10 things you need to know before the opening bell
Janet Yellen is set to make her most important speech of the year. Federal Reserve Chair Janet Yellen will give her long-awaited speech in which she is expected to lay out the path for Fed policy going forward. Yellen's remarks will begin at 10 a.m. ET.
Odds of a Fed rate hike are on the way up. Data from Bloomberg shows traders are pricing in a 32% chance the Fed will raise interest rates at its September meeting and a 57.4% probability that a rate hike will happen before the end of the year.
Japan remains trapped in deflation. Core CPI fell 0.5% in July, making for the lowest reading since March 2013. The Japanese yen is little changed near 100.45 per dollar.
UK GDP was better than originally thought. The UK economy expanded at a 0.6% clip in the second quarter, according to a revised estimate of the original reading of up 0.4%. The British pound is little changed near 1.3200.
Saudi Arabia threw cold water on the prospects of a freeze to oil output. Khalid Al-Falih, the Saudi energy minister, told Reuters on late Thursday that the kingdom didn't "believe any significant intervention in the market is necessary other than to allow the forces of supply and demand to do the work for us." West Texas Intermediate crude oil is down 0.3% at $47.16 a barrel.
America is driving more than ever. Data released by the Department of Energy shows that vehicles in the US drove a record 1.58 trillion miles in the first half of 2016, up 3.3% from the same period last year.
Amazon is opening another bookstore.

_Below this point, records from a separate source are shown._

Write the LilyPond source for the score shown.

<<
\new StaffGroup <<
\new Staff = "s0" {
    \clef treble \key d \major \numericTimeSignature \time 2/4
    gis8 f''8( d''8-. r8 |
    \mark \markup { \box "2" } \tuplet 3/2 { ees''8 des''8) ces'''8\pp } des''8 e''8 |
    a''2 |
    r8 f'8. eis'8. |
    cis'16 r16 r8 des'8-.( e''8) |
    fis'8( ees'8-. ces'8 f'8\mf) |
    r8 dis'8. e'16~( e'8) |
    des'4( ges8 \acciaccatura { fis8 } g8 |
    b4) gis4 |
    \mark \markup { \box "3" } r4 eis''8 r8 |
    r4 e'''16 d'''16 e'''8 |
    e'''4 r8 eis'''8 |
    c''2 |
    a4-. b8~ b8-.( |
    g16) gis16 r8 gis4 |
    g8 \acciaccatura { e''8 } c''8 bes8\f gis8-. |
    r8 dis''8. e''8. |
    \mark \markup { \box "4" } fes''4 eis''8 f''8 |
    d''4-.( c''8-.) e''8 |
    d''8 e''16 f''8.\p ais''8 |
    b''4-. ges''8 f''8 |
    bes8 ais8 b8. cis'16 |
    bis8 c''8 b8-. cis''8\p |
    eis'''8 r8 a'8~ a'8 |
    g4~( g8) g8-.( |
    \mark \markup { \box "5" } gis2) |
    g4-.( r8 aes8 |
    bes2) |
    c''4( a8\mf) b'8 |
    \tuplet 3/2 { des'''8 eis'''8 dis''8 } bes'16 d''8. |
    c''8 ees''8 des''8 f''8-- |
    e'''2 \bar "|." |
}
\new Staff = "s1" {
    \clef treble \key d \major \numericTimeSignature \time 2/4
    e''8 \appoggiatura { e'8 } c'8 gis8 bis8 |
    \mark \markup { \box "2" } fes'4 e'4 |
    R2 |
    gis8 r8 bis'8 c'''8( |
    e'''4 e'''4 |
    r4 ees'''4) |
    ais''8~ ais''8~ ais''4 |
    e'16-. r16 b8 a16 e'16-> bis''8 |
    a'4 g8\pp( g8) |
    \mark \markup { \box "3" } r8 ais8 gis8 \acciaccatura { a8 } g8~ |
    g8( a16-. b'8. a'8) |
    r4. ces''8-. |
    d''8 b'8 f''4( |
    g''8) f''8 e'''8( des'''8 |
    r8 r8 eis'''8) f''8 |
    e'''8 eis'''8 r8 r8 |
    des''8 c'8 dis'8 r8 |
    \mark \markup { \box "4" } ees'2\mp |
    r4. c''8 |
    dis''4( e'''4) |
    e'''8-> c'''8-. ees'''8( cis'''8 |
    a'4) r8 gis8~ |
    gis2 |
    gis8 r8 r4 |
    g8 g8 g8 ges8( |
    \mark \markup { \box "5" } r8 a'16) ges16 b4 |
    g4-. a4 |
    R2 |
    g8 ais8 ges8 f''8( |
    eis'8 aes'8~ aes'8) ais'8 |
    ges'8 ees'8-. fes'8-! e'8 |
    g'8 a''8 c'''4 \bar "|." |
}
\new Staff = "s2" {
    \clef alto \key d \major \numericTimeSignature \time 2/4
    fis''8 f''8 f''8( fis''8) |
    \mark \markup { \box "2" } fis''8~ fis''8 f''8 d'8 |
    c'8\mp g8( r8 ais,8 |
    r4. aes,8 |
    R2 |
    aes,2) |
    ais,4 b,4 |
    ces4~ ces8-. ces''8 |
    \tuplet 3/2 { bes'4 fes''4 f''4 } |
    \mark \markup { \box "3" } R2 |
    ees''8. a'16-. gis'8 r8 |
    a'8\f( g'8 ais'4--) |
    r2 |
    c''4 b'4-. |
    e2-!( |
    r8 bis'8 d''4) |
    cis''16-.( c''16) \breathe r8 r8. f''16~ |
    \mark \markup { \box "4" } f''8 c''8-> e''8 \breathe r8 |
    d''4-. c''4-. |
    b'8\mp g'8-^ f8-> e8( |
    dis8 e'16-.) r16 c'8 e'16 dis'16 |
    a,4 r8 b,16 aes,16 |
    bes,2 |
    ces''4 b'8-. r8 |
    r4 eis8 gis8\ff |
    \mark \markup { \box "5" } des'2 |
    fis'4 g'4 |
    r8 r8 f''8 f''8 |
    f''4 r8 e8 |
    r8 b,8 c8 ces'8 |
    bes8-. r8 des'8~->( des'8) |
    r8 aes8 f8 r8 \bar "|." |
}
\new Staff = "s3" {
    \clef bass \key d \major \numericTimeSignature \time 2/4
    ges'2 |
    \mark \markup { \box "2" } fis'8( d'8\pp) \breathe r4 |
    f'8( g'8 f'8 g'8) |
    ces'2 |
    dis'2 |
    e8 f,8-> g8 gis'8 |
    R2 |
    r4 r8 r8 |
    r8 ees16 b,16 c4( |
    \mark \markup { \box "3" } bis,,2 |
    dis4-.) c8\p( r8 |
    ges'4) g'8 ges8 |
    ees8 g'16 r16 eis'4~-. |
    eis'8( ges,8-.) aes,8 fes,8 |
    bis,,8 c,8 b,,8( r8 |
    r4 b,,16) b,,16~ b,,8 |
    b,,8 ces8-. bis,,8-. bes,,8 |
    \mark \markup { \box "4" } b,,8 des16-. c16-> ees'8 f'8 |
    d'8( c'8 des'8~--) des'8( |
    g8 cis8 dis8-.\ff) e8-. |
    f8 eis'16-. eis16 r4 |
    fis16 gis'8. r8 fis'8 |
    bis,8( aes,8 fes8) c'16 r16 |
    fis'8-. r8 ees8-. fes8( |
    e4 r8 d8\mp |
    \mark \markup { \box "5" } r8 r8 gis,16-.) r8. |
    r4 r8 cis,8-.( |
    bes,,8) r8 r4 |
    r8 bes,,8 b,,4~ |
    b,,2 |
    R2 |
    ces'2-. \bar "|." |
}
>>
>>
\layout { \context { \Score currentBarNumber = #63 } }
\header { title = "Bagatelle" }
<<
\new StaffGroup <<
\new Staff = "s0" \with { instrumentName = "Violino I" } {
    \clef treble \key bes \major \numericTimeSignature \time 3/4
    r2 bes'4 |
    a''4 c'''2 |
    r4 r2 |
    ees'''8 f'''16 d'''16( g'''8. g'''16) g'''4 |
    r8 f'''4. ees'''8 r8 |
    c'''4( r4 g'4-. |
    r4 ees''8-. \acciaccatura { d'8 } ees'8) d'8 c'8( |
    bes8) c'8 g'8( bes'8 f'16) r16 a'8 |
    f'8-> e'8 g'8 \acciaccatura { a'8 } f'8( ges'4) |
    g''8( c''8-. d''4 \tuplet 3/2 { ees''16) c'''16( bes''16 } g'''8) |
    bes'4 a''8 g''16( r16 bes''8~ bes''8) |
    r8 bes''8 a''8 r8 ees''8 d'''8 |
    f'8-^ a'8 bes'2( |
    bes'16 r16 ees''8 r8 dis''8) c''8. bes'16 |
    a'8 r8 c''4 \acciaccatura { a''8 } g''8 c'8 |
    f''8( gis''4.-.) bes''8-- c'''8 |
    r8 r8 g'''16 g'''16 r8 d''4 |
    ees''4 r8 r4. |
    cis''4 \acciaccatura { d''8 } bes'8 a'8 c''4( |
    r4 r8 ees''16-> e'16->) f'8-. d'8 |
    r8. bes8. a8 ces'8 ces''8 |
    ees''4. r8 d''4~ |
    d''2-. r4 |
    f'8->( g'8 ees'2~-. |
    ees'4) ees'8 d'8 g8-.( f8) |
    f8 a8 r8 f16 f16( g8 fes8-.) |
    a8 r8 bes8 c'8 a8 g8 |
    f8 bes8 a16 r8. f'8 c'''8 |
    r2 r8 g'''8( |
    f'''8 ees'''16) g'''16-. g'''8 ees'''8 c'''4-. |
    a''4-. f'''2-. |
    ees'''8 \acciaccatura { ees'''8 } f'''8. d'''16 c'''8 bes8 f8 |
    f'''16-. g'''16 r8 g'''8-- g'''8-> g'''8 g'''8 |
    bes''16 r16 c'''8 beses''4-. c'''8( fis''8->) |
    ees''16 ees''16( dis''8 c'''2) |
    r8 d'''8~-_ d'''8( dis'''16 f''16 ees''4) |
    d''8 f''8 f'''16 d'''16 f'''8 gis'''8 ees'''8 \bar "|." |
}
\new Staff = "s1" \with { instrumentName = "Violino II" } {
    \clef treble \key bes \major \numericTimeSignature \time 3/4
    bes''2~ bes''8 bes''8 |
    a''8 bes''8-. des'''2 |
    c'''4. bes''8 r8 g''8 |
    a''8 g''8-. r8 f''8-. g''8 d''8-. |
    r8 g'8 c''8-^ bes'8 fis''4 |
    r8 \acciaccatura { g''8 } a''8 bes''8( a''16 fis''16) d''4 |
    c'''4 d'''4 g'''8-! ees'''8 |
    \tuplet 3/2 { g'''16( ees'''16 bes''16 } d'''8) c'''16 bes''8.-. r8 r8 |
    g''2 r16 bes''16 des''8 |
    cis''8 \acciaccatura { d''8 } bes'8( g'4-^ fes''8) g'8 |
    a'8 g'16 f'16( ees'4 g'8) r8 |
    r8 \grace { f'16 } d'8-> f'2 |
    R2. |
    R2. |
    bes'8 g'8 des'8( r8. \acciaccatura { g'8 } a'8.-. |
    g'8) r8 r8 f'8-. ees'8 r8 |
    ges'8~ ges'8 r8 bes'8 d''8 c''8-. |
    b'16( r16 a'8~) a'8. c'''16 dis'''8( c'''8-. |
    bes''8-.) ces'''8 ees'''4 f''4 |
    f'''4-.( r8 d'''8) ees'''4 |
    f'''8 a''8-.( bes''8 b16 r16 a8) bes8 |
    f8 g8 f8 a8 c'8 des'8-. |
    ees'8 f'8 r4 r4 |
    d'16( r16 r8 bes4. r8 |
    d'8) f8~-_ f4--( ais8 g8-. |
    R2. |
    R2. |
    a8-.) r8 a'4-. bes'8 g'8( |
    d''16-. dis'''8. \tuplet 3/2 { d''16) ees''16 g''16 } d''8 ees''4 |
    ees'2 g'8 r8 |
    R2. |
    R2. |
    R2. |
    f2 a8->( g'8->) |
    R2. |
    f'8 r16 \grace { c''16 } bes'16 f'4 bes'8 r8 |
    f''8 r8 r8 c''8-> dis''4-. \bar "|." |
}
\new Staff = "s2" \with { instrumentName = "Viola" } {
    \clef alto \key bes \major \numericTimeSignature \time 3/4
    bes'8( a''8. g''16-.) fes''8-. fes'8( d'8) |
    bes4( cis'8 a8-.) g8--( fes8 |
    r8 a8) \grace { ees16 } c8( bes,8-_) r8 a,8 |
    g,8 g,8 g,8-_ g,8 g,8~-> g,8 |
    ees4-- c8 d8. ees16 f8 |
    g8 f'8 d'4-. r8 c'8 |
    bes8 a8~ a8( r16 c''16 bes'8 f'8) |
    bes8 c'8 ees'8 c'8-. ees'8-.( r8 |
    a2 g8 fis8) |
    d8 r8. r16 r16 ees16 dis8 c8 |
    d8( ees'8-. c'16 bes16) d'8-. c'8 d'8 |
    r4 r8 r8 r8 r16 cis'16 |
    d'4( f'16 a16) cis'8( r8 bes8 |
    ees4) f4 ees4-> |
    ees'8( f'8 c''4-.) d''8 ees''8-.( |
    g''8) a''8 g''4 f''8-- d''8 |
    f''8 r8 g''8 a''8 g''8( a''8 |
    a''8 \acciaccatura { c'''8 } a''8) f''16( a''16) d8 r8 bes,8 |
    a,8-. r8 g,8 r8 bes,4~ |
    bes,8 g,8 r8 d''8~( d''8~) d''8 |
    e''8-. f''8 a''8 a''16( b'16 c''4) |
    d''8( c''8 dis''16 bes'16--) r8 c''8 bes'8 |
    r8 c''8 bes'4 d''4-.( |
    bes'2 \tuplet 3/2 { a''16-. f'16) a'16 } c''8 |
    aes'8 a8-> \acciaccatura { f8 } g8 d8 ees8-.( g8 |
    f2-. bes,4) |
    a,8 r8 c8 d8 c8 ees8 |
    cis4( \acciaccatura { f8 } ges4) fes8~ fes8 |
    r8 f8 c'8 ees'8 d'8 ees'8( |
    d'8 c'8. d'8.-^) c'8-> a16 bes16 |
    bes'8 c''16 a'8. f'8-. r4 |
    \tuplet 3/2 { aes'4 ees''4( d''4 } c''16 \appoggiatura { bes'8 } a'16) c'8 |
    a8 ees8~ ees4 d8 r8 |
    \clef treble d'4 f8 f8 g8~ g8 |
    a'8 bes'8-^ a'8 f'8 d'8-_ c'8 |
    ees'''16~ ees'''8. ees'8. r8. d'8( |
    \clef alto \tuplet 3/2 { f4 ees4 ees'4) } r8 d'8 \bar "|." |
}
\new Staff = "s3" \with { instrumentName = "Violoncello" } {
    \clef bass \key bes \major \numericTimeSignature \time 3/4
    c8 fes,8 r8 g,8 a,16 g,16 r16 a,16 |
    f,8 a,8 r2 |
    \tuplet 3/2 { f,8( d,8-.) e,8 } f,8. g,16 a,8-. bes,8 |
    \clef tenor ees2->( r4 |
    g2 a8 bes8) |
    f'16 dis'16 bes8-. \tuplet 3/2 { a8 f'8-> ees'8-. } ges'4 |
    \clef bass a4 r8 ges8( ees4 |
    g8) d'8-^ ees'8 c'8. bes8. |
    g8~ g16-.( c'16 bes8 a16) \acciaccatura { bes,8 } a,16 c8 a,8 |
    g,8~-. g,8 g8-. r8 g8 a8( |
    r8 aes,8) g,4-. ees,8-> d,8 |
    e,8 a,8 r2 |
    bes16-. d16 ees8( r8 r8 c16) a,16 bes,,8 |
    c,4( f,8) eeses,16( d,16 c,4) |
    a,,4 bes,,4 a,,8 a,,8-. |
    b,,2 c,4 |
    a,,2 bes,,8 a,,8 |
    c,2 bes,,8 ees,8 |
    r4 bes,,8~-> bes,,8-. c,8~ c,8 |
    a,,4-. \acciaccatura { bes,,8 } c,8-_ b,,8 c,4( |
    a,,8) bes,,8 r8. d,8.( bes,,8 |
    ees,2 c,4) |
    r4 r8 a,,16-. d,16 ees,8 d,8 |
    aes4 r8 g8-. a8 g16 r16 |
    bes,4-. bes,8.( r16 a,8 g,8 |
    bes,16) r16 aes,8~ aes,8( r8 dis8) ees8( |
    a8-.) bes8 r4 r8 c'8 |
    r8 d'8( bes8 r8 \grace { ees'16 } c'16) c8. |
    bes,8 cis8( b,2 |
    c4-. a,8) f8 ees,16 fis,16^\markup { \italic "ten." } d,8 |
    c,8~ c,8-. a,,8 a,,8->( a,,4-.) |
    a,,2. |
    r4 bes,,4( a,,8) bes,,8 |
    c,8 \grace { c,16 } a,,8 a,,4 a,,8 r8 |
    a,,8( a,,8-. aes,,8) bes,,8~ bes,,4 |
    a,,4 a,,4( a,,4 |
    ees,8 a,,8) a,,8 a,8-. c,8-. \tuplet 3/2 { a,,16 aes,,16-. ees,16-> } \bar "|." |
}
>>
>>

The online retailer says it will open a brick-and-mortar bookstore in Chicago's Lakeview neighborhood in 2017.
Stock markets around the world are lower. Germany's DAX (-0.2%) leads the way down in Europe after Japan's Nikkei (-1.2%) took a dive in Asia. Hong Kong's Hang Seng (+0.4%) outperformed. S&P 500 futures are up 1.00 points at 2,174.50.
Earnings reporting is light. Big Lots reports ahead of the opening bell.
US economic data flows. The advanced goods trade balance and second-quarter GDP will be released at 8:30 a.m. ET before University of Michigan consumer confidence crosses the wires at 10 a.m. ET. Then, at 1 p.m. ET, the Baker Hughes rig count will be announced. The US 10-year yield is down 1 basis point at 1.56%.